« Ecouter les sirènes », de Fabrice Melquiot, Actes Sud, 304 p., 21,80 €, numérique 16 €.
Dans Ecouter les sirènes, traversée de l’Amérique « à la vitesse de la pensée », Fabrice Melquiot fait couler la sève d’une voix habitée, irriguée par la soixantaine de pièces de théâtre, lespoèmes et chansons dont il est l’auteur. Mais ce roman virevoltant est aussi une efflorescence inédite. Troué de visions, d’accidents de la conscience, il sculpte les saillies et sinuosités intérieures de Jodie, sa narratrice de 36 ans, sur la route du deuil et du renouveau. Une « mémoire en mouvement » faite d’éclats, de brisures, des ondoiements du rêve – ceux de son enfance, qui lui reviennent pour lui délivrer une autre version des faits ; les souvenirs des autres, aussi, qu’elle tente de faire siens.
Interrogé par « Le Monde des livres », l’auteur et metteur en scène, qui est aussi performeur, créateur de pièces pour la jeunesse, et écrit pour la danse, dit avoir procédé « par glissements : Ecouter les sirènes a d’abord été un monologue, qui a eu une existence sur scène. J’y suis revenu, parce que le personnage de Jodie Casterman ne me quittait pas ». Sonia Déchamps, son éditrice chez Actes Sud, salue cette « façon brute, foisonnante, de frictionner émotions et sensations, de faire exister Jodie par le souffle unique, amplifié de sa voix, dans un monologue romanesque haletant, pour en découdre avec la légende familiale ». Le premier roman de Fabrice Melquiot est, en outre, le premier de Sonia Déchamps en tant qu’éditrice…
Tout commence, pour l’auteur, en 2016, par la lecture d’un article consacré à Suzanne Verdal, une danseuse canadienne qui a inspiré à Leonard Cohen (1934-2016) le poème Suzanne Takes you Down (1966), puis l’inoubliable chanson Suzanne : « J’en connaissais plusieurs versions, et j’ai trouvé poignants les propos de cette femme, sa trajectoire, sa chute, sa façon de se maintenir à flot. J’ai vu cette photo d’elle assise sur le hayon de son van aménagé. Elle racontait les années passées sur un parking de Venice Beach, les marches solitaires sur les plages, les rêves fracassés ; elle s’est sentie réduite à cette chanson, qu’elle semblait aimer et maudire à la fois. »

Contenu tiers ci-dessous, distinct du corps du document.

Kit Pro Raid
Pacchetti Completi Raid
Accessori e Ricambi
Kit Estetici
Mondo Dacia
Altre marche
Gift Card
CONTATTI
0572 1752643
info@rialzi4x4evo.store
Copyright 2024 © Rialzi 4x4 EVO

De là émerge le personnage de la mère de Jodie, « vieille gamine indifférente à tout », qui vit « une prétendue vie de bohème dans une pseudo-caravane sur un pseudo-parking ». Le roman capte l’essence de Suzanne de biais, à travers le monologue intérieur de Jodie qui se déplie en visions, dialogues à couteaux tirés. Juste avant sa mort, son père adoptif lui révèle un secret et déconstruit la mythologie familiale. Jodie, « poupée rapiécée », se lance alors dans une enquête sur elle-même.